Publicado em: 12/06/2018 03:00 Atualizado em: 12/06/2018 03:08

Do edifício onde moro há 32 anos no bairro de Casa Forte, situado nos limites do histórico Poço da Panela, e do muitas vezes histórico Clube do Cupim, associação em prol da Abolição da Escravatura. Na Dezessete de Agosto, muitas casas foram substituídas por prédios de apartamentos. Das poucas casas com quintais e fruteiras, da minha janela vejo meninas rodopiando em um balanço improvisado, pendente do galho de uma frondosa mangueira, de cobiçadas mangas-rosas. Adentrando à paisagem, o Rio Capibaribe faz caprichados meandros. De uma das margens, ouço gritos de gol dos meninos numa pelada, enquanto outros, com algazarra, mergulham no rio, Mais próximo da minha lembrança está a casa da Rua dos Arcos, onde morou o casal Austro Costa e sua amada Helena Lins, nossos amigos. O limoeirense Austro Costa, um dos maiores poetas da sua época, autor de vários livros de poesia, conhecido nos footing da Rua Nova. O livro, De Monóculo, foi editado no governo de Paulo Guerra, pelo chefe da Casa Civil, meu amigo e compadre Marcus Vinícios Vilaça. Lembro quando com 16 anos fui a uma festa, ao passar por alguns rapazes, um deles vacilante dissera: “Não me mates vestida de esperança!.” Só depois reconheci o arrebatamento do rapaz, inspirado no poema de Austro Costa em: “Salomé vestida de verde.”

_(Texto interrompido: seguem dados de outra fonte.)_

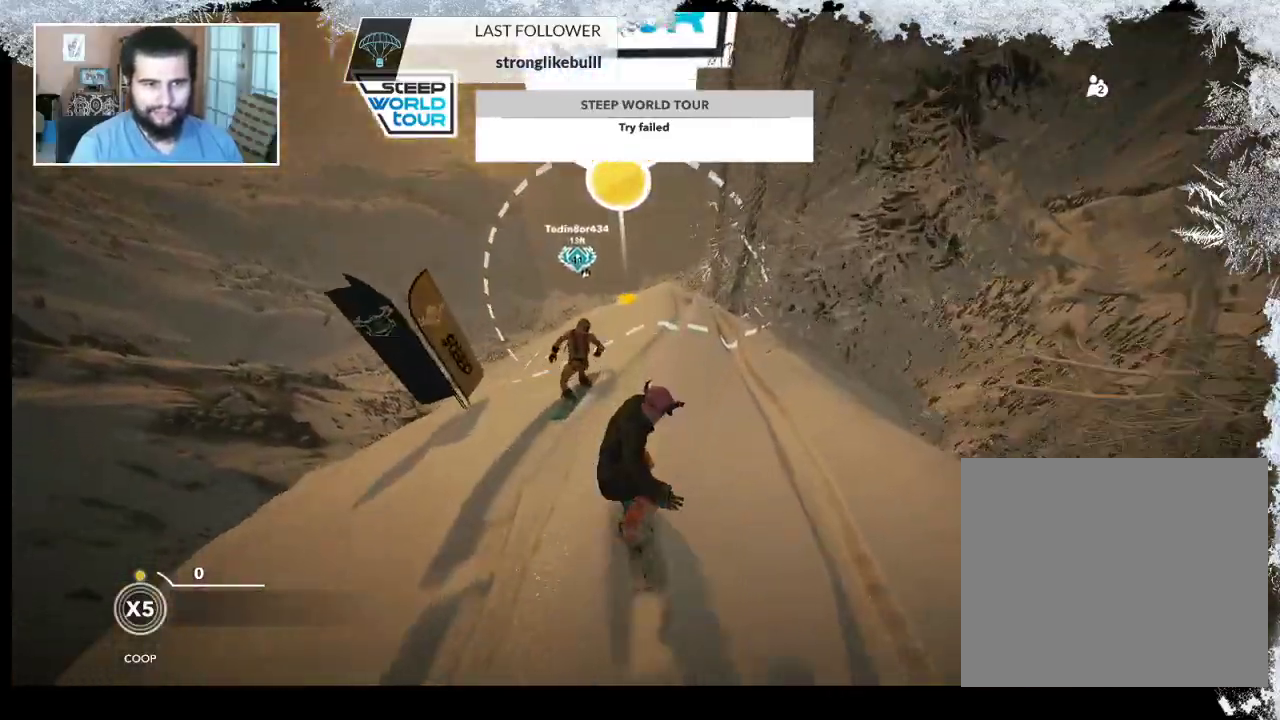
{"buttons": [], "left_stick": "right", "right_stick": "center", "events": [[467, "left_stick", "right"]]}
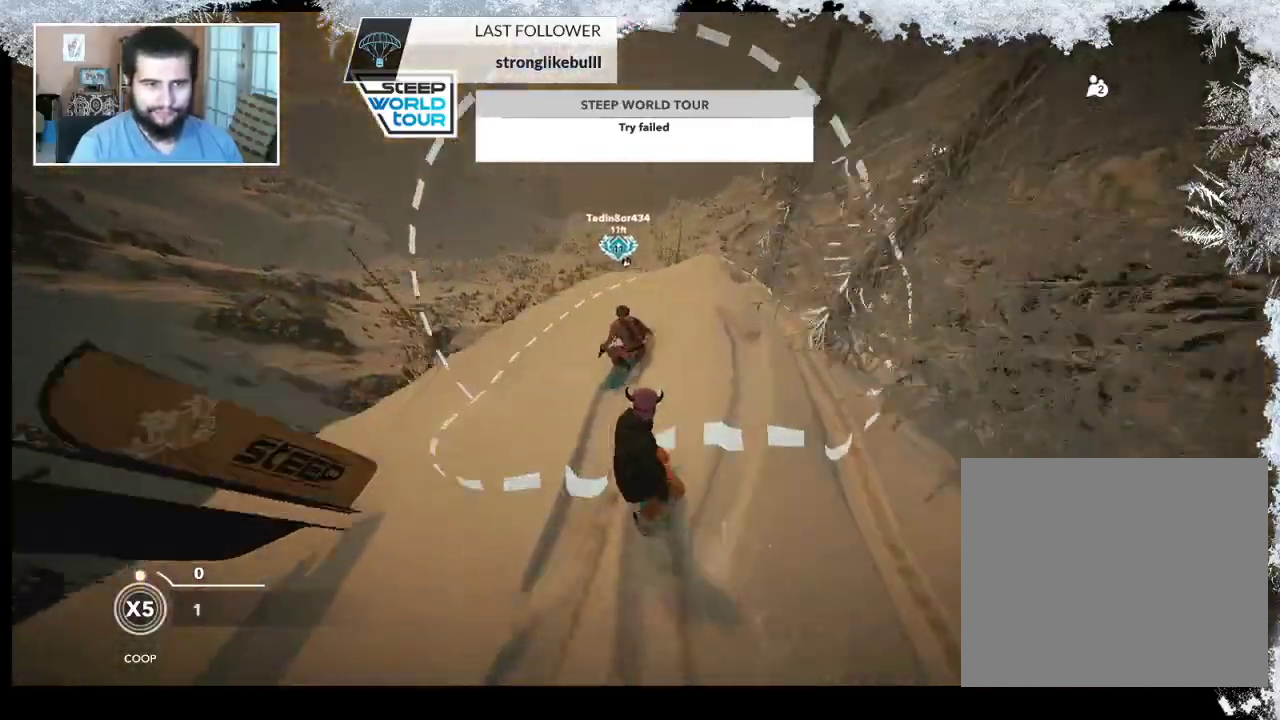
{"buttons": ["SQUARE"], "left_stick": "right", "right_stick": "center", "events": [[400, "SQUARE", "down"]]}
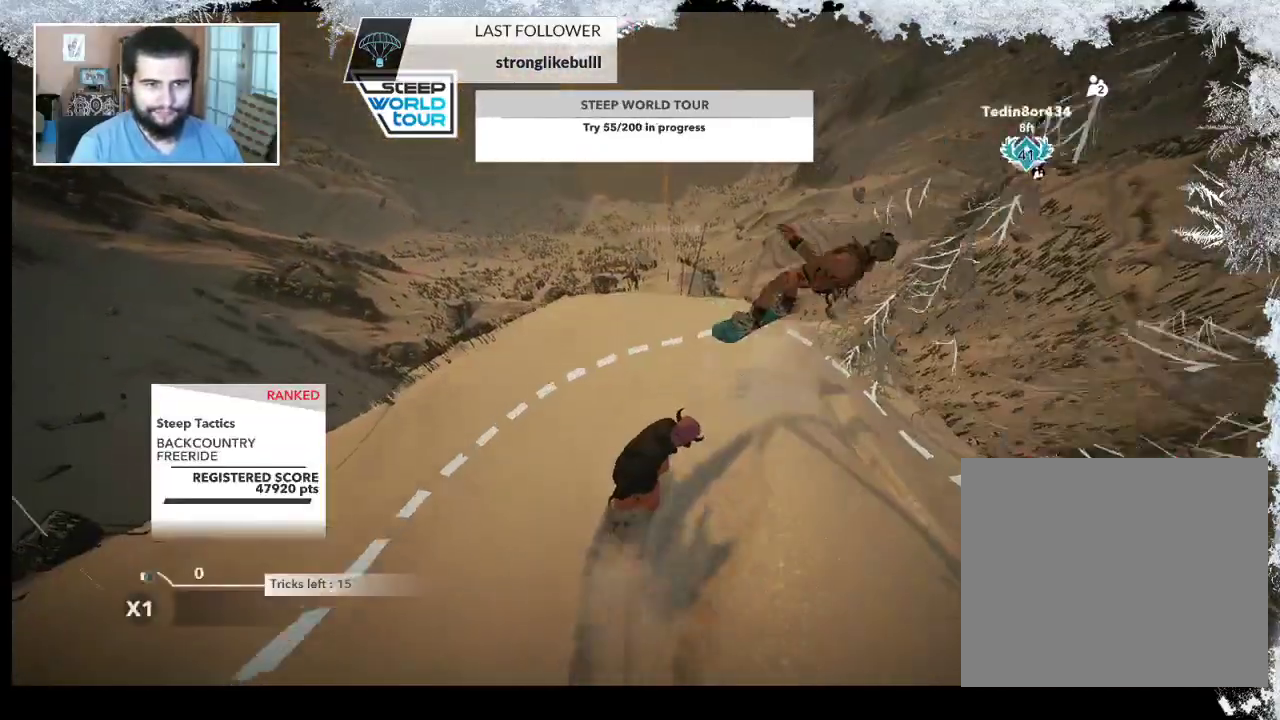
{"buttons": [], "left_stick": "right", "right_stick": "center", "events": [[67, "SQUARE", "up"]]}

Mais próximo de onde moro, fica o sobrado que serviu de cenário ao romancista Mário Sette, em Os Azevedos do Poço. Caminho com as personagens do livro, pelo pátio da Capela de Nossa Senhora da Saúde, onde o sino rachado bate as 12 badaladas do meio-dia. Avisto quase escondido entre arvoredos, o solar de Gilberto Freyre, hoje Fundação, que tem o seu nome. Entre dezenas de doutoramentos, por ser pintor, eu pintora, chamava-me “colega.” Do quintal de Apipucos colhia as pitangas, delas, fazia o seu famoso cognac, com certo mistério sem revelar a formula, dizia ser feito “com ingredientes quase maçonicamente secretos.” Meu pai sem mistérios fazia um delicioso licor de jenipapo

Muitas foram as casas, com quintais e fruteiras, de vários dos nossos parentes e amigos: o casal Lourdes e Lula Cardoso Ayres. Ele com seus desenhos, em 1965, ilustrou o meu primeiro livro Pátio da Matriz. Recebiam amigos daqui e de fora. Chegados do Rio de Janeiro, o casal Cila e Renato Almeida, renomado escritor e folclorista, autor de Manual de Coleta Folclórica. Com eles, fomos eu e Mauro jantar com os Cardoso Ayres. Lourdes dava brilhos à mesa do jantar, servindo o delicioso Gáteau Ste Honoré. Também convidados, nossos amigos Conceição e Clovis Paiva, conceituado oftalmologista, tão fidalgo quanto os cavalheiros, da Ilustre Casa de Ramires, do escritor Eça de Queiroz.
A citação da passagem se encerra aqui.